New Zealand offers Bollywood star Sanjay Dutt visa reprieve after US, UK say no
Sanjay Dutt walks out from Pune’s Yerawada Jail on February 25, 2016, after completing his prison term. (Archival photo)
“We were aware of character issues, and these were balanced in the overall assessment of the application," says INZ.
Immigration New Zealand (INZ) granted a limited short-stay visa to Sanjay Dutt last month, diverging from the tougher stance previously taken by the United States and the United Kingdom over the Bollywood actor's criminal conviction.
Jock Gilray, Director Visa at INZ, told Awaaz Dutt was permitted to enter New Zealand for only seven days to attend an event titled 'World and US – Bollywood Royalty Sanjay Dutt in Auckland – the Man, the Myth, the Magic'.
He said immigration officials were fully aware of the actor’s character issues while they exercised a special direction to let him come onshore.
“We were aware of character issues, and these were balanced in the overall assessment of the application. When considering these types of issues, we look at a range of factors including the seriousness of an offence, the number of offences and how long ago the event or events occurred.”
Dutt served a five-year prison sentence for his involvement in the 1993 Mumbai blasts. He was convicted under the Arms Act for possessing illegal weapons and was granted bail multiple times throughout his sentence before being released in 2016.
Dutt's New Zealand visa expired on February 14, 2026, INZ's Gilray said, adding that as far as they were aware the actor never travelled. Sources told Awaaz the actor had to cancel his trip because the visa came through only a few days before the event was to take place.

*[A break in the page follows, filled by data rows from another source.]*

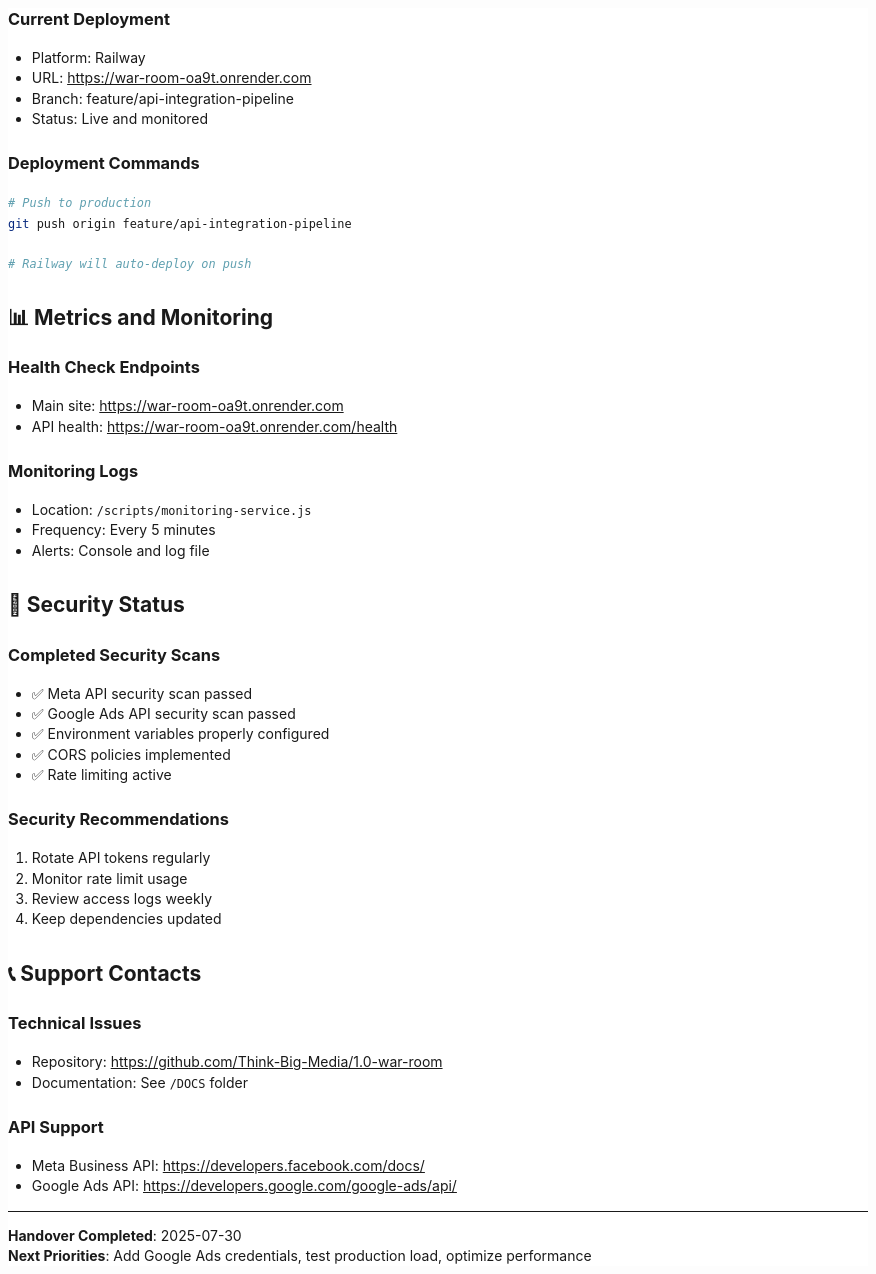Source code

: ### Current Deployment
- Platform: Railway
- URL: https://war-room-oa9t.onrender.com
- Branch: feature/api-integration-pipeline
- Status: Live and monitored

### Deployment Commands
```bash
# Push to production
git push origin feature/api-integration-pipeline

# Railway will auto-deploy on push
```

## 📊 Metrics and Monitoring

### Health Check Endpoints
- Main site: https://war-room-oa9t.onrender.com
- API health: https://war-room-oa9t.onrender.com/health

### Monitoring Logs
- Location: `/scripts/monitoring-service.js`
- Frequency: Every 5 minutes
- Alerts: Console and log file

## 🔐 Security Status

### Completed Security Scans
- ✅ Meta API security scan passed
- ✅ Google Ads API security scan passed
- ✅ Environment variables properly configured
- ✅ CORS policies implemented
- ✅ Rate limiting active

### Security Recommendations
1. Rotate API tokens regularly
2. Monitor rate limit usage
3. Review access logs weekly
4. Keep dependencies updated

## 📞 Support Contacts

### Technical Issues
- Repository: https://github.com/Think-Big-Media/1.0-war-room
- Documentation: See `/DOCS` folder

### API Support
- Meta Business API: https://developers.facebook.com/docs/
- Google Ads API: https://developers.google.com/google-ads/api/

---

**Handover Completed**: 2025-07-30  
**Next Priorities**: Add Google Ads credentials, test production load, optimize performance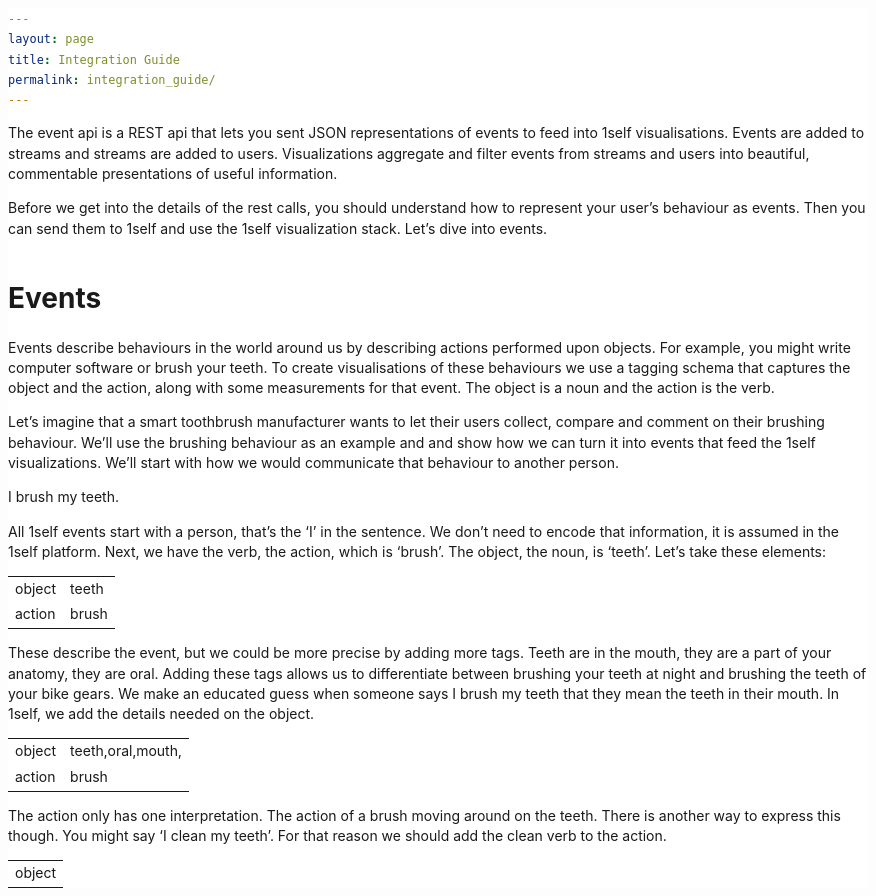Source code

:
 ```yaml
---
layout: page
title: Integration Guide
permalink: integration_guide/
---
```


The event api is a REST api that lets you sent JSON representations of events to feed into 1self visualisations. Events are added to streams and streams are added to users. Visualizations aggregate and filter events from streams and users into beautiful, commentable presentations of useful information.

Before we get into the details of the rest calls, you should understand how to represent your user’s behaviour as events. Then you can send them to 1self and use the 1self visualization stack. Let’s dive into events.

Events
====

Events describe behaviours in the world around us by describing actions performed upon objects. For example, you might write computer software or brush your teeth. To create visualisations of these behaviours we use a tagging schema that captures the object and the action, along with some measurements for that event. The object is a noun and the action is the verb. 

Let’s imagine that a smart toothbrush manufacturer wants to let their users collect, compare and comment on their brushing behaviour. We’ll use the brushing behaviour as an example and and show how we can turn it into events that feed the 1self visualizations. We’ll start with how we would communicate that behaviour to another person.

I brush my teeth.

All 1self events start with a person, that’s the ‘I’ in the sentence. We don’t need to encode that information, it is assumed in the 1self platform. Next, we have the verb, the action, which is ‘brush’. The object, the noun, is ‘teeth’. Let’s take these elements:

<table>
  <tr>
    <td>object</td>
    <td>teeth</td>
  </tr>
  <tr>
    <td>action</td>
    <td>brush</td>
  </tr>
</table>
These describe the event, but we could be more precise by adding more tags. Teeth are in the mouth, they are a part of your anatomy, they are oral. Adding these tags allows us to differentiate between brushing your teeth at night and brushing the teeth of your bike gears. We make an educated guess when someone says I brush my teeth that they mean the teeth in their mouth. In 1self, we add the details needed on the object.
<table>
  <tr>
    <td>object</td>
    <td>teeth,oral,mouth,</td>
  </tr>
  <tr>
    <td>action</td>
    <td>brush</td>
  </tr>
</table>
The action only has one interpretation. The action of a brush moving around on the teeth. There is another way to express this though. You might say ‘I clean my teeth’. For that reason we should add the clean verb to the action.
<table>
  <tr>
    <td>object</td>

Dutt's criminal history has complicated travel to western countries in the past. In 2020, after being diagnosed with lung cancer, Dutt said he had planned to travel to the United States for treatment but was denied a visa, forcing him to seek care in Dubai instead. He later said filmmaker Rakesh Roshan helped connect him with a specialist doctor following the US rejection.
More recently, he revealed that a UK visa refusal led to his removal from the film 'Son of Sardaar 2', calling the decision disappointing and suggesting it was linked to his decades-old conviction.
While the visa granted to Dutt was limited in duration and ultimately unused, the decision underscores New Zealand’s case-by-case approach, one that allows discretion even where past convictions exist.
For Auckland’s sizeable Indian community, Dutt's visit had piqued interest but ultimately turned out to be a bummer. Instead, the visa itself, and the contrast with the US and UK, became the bigger story.